Creating a system of equations

nation_unknown

I would like to thank-you for taking the time to read the current problem that I am going through. I understand the system of equations concept well however in this particular question they ask for me to produce a system of equations from a certain situation and then solve it myself. Here is the problem:

Pat invested $1200.00 at the beginning of the year. She placed the money in two types of bonds: one paying interest at 4% per annum and the other paying 6% per annum. At the end of the year, Pat's investment had grown to a value of $1255.00. Pat had misplaced some of her records and was wondering how much she had invested in each type of bond. Using a system of equations, determine how much Pat had invested in each type of bond.

I have tried producing the answer to this question in many different ways, including marking the two different bonds as x and y, and then trying to figure out (x)0.04 and (y)0.06 and how they come together to equal $1255. However I can not seem to get the system right in order to answer the overall question. If someone could help me out with calculating the system for this question I would very much appreciate it :).

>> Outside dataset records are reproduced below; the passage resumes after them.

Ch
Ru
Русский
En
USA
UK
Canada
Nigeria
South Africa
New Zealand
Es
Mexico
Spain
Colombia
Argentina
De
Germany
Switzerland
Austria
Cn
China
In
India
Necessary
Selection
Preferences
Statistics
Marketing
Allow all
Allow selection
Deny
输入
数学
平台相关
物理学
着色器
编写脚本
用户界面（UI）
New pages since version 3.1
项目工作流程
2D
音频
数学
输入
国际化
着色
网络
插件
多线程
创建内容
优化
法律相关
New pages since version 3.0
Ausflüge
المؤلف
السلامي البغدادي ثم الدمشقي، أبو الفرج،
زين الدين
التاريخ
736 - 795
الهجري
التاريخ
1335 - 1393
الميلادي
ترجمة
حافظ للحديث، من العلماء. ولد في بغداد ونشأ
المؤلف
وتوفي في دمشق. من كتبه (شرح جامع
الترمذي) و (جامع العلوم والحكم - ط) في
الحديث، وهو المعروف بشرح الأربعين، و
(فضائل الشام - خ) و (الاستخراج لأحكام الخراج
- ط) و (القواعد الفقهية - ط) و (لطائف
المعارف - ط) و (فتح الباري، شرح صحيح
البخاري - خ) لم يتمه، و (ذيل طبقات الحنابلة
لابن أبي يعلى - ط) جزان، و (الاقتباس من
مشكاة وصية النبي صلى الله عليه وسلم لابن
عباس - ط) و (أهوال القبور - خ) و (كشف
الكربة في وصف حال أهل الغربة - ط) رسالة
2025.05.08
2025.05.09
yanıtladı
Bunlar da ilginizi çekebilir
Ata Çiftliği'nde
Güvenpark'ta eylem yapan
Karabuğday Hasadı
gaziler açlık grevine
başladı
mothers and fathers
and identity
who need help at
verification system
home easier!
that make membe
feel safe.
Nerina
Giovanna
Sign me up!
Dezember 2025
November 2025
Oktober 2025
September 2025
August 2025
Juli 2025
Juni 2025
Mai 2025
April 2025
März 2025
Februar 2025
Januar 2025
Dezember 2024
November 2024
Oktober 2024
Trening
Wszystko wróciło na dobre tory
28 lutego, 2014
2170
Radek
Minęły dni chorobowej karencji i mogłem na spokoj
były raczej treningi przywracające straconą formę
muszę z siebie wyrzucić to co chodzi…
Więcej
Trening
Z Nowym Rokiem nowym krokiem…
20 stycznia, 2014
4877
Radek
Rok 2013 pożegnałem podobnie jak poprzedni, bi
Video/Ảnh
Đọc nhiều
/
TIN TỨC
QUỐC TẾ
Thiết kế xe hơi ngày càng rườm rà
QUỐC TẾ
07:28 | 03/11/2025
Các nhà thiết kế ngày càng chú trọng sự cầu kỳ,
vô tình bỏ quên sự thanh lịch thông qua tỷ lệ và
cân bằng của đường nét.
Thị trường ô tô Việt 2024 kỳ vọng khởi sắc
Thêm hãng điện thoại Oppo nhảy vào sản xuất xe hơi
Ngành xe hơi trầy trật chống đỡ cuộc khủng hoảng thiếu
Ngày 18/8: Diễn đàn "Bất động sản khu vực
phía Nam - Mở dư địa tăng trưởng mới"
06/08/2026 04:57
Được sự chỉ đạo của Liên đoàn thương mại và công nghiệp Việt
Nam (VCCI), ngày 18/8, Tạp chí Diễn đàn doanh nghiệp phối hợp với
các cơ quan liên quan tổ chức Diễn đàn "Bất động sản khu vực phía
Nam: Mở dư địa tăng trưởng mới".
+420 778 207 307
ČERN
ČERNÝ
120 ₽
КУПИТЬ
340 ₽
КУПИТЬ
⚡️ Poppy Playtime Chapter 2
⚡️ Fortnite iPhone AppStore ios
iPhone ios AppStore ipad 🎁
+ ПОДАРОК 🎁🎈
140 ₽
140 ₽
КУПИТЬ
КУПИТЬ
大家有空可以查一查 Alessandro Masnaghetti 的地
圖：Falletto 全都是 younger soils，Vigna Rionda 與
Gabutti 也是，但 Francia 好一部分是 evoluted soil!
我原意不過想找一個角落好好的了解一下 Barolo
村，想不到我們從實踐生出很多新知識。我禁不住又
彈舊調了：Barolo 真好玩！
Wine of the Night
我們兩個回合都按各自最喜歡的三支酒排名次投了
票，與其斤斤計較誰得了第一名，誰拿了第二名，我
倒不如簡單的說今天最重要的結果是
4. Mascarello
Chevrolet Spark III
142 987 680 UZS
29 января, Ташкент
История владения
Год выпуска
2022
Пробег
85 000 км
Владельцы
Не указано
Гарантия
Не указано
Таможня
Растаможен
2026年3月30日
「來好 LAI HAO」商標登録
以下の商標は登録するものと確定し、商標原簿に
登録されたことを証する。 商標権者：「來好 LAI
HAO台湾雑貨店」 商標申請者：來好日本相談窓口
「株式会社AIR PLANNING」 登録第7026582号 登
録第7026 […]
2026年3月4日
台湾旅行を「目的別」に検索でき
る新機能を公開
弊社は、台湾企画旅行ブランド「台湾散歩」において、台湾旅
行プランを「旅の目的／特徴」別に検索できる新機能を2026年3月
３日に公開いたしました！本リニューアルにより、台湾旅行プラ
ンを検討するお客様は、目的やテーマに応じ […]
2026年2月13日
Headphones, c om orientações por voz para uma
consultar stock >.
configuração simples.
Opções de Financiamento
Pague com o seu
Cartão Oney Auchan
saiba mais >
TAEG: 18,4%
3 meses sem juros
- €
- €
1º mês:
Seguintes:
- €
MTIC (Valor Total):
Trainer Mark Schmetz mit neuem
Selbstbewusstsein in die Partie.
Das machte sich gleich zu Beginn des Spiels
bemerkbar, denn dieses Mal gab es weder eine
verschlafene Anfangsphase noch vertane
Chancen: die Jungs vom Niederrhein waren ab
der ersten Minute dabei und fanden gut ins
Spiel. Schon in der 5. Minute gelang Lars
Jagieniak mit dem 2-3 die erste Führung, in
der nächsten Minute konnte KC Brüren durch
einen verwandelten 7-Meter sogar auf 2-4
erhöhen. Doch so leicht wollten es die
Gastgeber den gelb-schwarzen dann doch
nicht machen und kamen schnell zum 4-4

Thank-you once again for all of your time.

Chen

You seem to be on the right track, perhaps you just missed a small detail along the way.

One equation should show that the interest Pat got from both bonds should equal the profit she had made that year, which is $55. Therefore:

0.04x + 0.06y = 55

The other equation should show that the sum of x and y should be $1200, because that is how much Pat had invested in total:

x + y = 1200

Now solve for x and y. I get x = $850 and y = $350.

Chen

That is incorrect, because 4% and 6% is just the profit from the bonds, not the total amount of money they would return. That should be 104% and 106%, so:

1.04x + 1.06y = 1255

nation_unknown

Thank-you very much for your help. I now totally understand the question. I am so bad at those word questions, I really need to do some work in that area. Thank-you so much for your time and help!